Tech stack: React + Vite + Django + Supabase. Not MkDocs — auth-gating and semantic search fight the tool at exactly the points where the value lives. Build it where I already work.

The project got approved. That's week three, day one.


Claude Code for Client Work

Between the bootcamp work, I'm also doing contract work — AI audiobook production for a client. The manuscript came in as a .docx. My old instinct would have been to paste the text into an LLM browser tab or run it through Atticus. Instead I opened VS Code, ran Claude Code in the CLI, created a project, and converted it to EPUB in about ten seconds.

That felt good in a specific way. Not because it was faster — it probably was about the same speed. Because I did the developer thing. I have these capabilities now. I built my own converter, downloaded it, had the EPUB. Then I uploaded it and let the audiobook pipeline run.

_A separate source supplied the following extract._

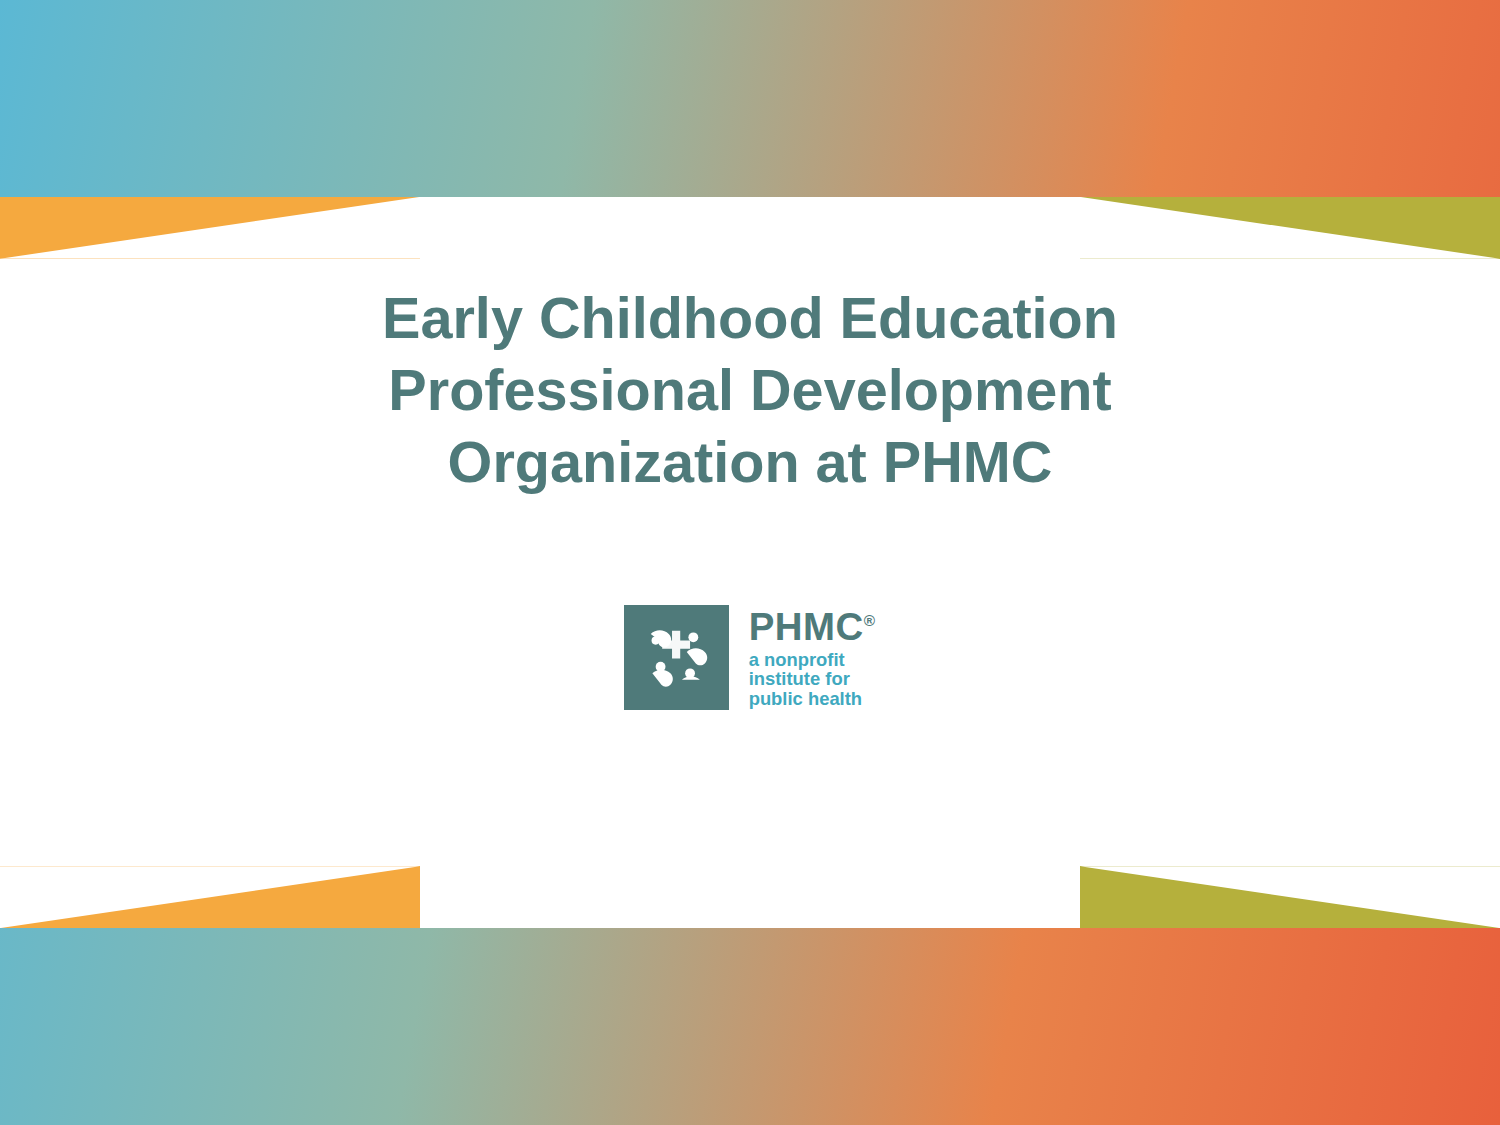Early Childhood Education Professional Development Organization at PHMC
PHMC® a nonprofit institute for public health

That's the other skill I'm developing in parallel with the bootcamp: actually using what I'm learning, immediately, on real work.


What's Building

Three things running simultaneously right now:

Story Spinner Plus is live and growing. Semantic search is a real differentiator. The wheel finally feels like something I'd actually use rather than a demo.

The DOA Archive is scoped and approved. The wiki builds next week: React + Vite + Django + Supabase, Booker on semantic search, gated content behind email confirmation.

Client work continues. Manuscript is converted and uploading. The audiobook pipeline is running.

The syntax still slows me down in Codewars. The logic is right more often than not. That will close through repetition.

Day 11. Week three. Not a bad place to be.